Provided text:
┌────────
PM Interview / Practical Insights

  1. Tricky Distinction: "Competitive Analysis" vs. "Market Research"
  2. Interviewer Trap: "How is competitive analysis different from market research?"
  3. Answer: Market research = understanding users (needs, pain points). Competitive analysis = understanding rivals (strengths, weaknesses, moats). Example: For a food delivery app, market research might reveal users hate delivery fees, while competitive analysis shows DoorDash’s moat is its driver network.

  4. Stakeholder Pushback: "Why spend time on competitors when we should focus on users?"

  5. Answer: Competitors shape user expectations. If Uber offers real-time driver tracking, users will expect it from Lyft. Use Porter’s Five Forces to show how competitors influence industry dynamics (e.g., "High rivalry means we must differentiate on UX").

  6. Interview Question: "How would you analyze a competitor launching a similar feature?"

  7. Answer: Use the Competitive Response Matrix:


    1. Assess impact (e.g., "Will this steal 10% of our users?").
    2. Identify their moat (e.g., "Do they have better distribution?").
    3. Decide response (e.g., "Match the feature but add a unique twist, like AI personalization").
  8. Real-World Trap: "Feature Parity Fallacy"

  9. Scenario: Your CEO says, "Competitor X has a dark mode—we need it too!"
  10. Answer: Push back with data: "Dark mode ranks #12 in user requests, but our onboarding drop-off is 30%. Let’s prioritize that first." Use RICE scoring to justify.
└────────
List every real company that the PM interview notes mention by name.

Data listing:
┌────────
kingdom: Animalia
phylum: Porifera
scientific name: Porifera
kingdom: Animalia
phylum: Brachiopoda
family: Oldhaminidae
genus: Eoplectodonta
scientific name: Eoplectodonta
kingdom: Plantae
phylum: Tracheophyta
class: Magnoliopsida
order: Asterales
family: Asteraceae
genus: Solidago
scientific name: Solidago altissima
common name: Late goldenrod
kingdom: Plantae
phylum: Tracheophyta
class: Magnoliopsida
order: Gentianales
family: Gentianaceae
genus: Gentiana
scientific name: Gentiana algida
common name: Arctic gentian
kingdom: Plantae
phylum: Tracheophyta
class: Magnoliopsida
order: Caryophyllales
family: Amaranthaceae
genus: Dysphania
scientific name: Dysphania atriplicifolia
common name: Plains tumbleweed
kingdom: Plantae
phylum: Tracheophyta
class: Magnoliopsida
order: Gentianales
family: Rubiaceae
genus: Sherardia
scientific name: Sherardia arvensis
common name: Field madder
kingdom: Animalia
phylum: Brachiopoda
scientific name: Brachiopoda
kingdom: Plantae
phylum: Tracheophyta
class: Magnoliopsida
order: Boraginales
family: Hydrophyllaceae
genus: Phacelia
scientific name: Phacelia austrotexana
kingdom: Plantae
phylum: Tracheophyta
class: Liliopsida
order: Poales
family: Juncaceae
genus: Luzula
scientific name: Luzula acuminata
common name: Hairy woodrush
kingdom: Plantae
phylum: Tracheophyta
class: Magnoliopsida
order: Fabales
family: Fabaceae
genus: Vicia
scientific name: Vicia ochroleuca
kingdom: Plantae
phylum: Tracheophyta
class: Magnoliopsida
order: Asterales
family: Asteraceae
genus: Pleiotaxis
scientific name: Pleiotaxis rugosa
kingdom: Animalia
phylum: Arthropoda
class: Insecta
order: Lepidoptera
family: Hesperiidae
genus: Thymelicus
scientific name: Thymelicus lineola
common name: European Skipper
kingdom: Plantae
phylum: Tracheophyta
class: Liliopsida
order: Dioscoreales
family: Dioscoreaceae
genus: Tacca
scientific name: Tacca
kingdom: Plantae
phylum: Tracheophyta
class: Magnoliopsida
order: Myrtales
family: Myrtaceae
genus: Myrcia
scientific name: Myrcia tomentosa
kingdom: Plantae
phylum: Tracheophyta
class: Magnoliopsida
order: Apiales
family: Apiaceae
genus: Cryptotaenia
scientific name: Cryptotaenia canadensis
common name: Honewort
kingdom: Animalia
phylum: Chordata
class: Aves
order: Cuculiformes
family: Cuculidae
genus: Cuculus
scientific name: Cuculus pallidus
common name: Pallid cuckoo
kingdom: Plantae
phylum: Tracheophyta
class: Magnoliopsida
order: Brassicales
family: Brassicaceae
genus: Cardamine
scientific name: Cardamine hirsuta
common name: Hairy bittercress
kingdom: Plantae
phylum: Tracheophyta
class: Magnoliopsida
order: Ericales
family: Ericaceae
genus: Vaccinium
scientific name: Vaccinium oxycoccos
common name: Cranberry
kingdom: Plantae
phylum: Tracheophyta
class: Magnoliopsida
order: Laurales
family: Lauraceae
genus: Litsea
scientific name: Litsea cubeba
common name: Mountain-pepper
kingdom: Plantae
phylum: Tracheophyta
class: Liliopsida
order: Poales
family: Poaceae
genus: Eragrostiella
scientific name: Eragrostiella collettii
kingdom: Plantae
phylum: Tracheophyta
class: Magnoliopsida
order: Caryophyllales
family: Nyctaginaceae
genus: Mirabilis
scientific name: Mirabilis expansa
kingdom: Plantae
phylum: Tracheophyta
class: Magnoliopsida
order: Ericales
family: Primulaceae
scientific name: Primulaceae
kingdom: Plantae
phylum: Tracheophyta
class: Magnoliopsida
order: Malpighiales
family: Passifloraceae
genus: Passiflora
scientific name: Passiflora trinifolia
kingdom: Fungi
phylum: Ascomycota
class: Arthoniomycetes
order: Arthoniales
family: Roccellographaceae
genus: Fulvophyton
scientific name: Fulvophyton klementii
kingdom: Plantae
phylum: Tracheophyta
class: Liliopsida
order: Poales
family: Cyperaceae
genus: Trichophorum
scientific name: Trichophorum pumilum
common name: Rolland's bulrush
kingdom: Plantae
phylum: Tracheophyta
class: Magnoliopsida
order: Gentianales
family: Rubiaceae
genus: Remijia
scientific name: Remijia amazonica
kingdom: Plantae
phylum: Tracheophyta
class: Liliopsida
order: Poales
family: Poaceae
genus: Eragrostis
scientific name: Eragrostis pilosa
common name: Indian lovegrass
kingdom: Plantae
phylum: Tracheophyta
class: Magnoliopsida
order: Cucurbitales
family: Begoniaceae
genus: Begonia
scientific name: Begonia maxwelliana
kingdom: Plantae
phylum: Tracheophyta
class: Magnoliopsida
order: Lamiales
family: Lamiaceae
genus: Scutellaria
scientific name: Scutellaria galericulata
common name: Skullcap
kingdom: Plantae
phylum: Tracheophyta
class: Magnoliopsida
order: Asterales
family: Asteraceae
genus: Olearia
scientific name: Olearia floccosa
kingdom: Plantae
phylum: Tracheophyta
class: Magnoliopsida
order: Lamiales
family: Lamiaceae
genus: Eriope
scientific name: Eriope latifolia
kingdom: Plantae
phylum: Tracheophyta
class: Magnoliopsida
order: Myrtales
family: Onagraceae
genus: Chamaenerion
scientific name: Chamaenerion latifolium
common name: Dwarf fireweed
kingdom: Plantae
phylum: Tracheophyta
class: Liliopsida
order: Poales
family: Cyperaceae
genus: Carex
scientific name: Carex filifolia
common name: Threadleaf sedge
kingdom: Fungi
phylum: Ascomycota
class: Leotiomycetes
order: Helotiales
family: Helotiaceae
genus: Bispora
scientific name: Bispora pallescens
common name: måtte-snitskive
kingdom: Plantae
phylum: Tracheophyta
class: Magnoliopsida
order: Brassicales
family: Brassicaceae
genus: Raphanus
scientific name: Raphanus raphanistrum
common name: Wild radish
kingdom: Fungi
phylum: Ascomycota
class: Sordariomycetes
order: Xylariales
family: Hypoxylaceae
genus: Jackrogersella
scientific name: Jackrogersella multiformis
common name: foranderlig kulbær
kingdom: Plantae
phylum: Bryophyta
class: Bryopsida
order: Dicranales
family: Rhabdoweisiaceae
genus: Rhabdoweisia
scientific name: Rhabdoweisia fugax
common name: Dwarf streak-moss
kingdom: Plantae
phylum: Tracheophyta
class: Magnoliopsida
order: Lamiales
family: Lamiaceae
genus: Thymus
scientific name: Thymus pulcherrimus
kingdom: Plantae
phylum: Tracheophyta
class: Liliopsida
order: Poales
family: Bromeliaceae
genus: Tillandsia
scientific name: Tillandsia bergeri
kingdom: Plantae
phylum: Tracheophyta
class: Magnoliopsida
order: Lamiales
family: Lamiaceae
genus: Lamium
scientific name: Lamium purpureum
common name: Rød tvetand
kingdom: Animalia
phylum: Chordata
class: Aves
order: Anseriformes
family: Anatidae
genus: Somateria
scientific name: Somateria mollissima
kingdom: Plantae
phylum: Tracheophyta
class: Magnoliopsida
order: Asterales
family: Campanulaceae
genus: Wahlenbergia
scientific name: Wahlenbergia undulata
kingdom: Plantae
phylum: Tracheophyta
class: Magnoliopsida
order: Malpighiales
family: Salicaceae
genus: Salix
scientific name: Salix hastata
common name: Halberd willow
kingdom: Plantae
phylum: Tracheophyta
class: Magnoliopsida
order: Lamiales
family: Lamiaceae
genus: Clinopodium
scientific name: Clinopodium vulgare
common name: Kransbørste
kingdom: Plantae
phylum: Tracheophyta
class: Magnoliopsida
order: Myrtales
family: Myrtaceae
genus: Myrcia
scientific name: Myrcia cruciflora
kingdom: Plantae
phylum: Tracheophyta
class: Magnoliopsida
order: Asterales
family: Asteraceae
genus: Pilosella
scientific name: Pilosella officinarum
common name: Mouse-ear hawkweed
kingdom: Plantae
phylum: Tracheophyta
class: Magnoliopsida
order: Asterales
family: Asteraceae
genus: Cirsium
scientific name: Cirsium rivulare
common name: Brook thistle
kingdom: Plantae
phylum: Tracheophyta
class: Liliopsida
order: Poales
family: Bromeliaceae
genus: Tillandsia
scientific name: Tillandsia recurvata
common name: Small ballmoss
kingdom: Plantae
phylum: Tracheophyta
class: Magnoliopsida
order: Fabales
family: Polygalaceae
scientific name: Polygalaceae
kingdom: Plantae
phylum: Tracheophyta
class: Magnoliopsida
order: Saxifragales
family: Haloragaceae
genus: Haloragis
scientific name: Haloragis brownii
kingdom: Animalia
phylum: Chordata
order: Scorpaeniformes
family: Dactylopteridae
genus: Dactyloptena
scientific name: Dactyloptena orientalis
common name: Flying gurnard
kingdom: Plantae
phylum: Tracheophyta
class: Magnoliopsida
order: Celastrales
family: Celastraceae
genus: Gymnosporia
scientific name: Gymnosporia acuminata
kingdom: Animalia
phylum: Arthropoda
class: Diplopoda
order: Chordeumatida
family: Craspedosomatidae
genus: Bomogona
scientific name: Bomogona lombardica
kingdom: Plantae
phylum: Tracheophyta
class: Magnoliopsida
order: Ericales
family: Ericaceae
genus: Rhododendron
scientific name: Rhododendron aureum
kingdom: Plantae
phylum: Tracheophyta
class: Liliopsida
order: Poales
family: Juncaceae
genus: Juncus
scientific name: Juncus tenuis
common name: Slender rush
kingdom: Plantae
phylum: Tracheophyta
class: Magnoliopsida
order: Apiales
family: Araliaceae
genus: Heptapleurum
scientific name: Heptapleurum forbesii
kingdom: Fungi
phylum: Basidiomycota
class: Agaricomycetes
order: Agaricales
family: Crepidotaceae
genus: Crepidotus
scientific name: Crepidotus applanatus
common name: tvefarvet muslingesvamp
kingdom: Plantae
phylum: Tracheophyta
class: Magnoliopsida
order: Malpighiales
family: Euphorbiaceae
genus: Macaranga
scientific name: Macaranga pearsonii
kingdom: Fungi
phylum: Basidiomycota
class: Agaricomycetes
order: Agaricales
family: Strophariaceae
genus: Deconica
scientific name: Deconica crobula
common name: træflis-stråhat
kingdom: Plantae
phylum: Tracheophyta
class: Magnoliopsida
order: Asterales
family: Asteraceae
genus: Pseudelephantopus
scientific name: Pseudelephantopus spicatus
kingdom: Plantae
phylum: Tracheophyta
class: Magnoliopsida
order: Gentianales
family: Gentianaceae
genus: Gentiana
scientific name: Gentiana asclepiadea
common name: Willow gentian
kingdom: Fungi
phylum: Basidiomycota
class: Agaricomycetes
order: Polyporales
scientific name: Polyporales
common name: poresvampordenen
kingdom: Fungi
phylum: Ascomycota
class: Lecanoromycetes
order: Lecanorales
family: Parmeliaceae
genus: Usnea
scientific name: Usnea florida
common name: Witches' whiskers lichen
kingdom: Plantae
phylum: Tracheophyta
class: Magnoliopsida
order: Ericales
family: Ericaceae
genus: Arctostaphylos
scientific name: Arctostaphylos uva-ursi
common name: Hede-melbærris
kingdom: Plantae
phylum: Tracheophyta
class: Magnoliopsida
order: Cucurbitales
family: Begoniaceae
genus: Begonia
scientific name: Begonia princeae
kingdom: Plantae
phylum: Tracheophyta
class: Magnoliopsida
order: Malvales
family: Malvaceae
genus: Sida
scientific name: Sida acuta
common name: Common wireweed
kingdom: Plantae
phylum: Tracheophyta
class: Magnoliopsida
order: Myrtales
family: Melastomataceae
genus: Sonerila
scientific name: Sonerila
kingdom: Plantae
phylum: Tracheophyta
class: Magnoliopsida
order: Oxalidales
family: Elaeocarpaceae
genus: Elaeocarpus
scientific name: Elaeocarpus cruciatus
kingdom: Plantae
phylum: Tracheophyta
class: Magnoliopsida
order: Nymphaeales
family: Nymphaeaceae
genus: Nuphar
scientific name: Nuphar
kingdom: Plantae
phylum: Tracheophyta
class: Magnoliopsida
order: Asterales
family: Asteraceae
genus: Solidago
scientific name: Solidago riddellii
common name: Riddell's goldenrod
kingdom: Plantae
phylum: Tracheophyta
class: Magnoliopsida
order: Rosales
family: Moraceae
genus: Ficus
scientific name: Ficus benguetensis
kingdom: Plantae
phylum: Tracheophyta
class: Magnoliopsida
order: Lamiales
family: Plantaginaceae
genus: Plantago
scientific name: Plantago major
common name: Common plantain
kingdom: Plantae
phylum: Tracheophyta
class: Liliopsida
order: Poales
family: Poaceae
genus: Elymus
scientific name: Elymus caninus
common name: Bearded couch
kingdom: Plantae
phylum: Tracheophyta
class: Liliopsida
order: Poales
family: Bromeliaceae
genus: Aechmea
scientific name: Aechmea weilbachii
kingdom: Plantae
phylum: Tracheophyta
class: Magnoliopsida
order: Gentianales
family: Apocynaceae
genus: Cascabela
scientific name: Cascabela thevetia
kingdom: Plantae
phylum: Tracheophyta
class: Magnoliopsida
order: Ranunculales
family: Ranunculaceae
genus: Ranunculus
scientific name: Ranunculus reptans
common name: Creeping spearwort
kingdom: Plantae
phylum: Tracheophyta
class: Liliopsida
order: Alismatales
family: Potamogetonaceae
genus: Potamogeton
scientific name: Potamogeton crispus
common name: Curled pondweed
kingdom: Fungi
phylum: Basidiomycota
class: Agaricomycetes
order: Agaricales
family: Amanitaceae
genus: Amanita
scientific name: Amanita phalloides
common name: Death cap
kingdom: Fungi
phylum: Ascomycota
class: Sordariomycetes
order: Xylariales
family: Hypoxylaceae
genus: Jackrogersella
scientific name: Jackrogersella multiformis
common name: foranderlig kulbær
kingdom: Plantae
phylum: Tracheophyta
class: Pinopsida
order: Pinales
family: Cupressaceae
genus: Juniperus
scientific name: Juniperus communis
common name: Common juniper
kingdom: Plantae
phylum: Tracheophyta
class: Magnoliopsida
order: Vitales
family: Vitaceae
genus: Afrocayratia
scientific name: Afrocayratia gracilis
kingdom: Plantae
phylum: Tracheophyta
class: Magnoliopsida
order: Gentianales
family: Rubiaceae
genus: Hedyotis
└────────
Your solution: DoorDash, Uber, Lyft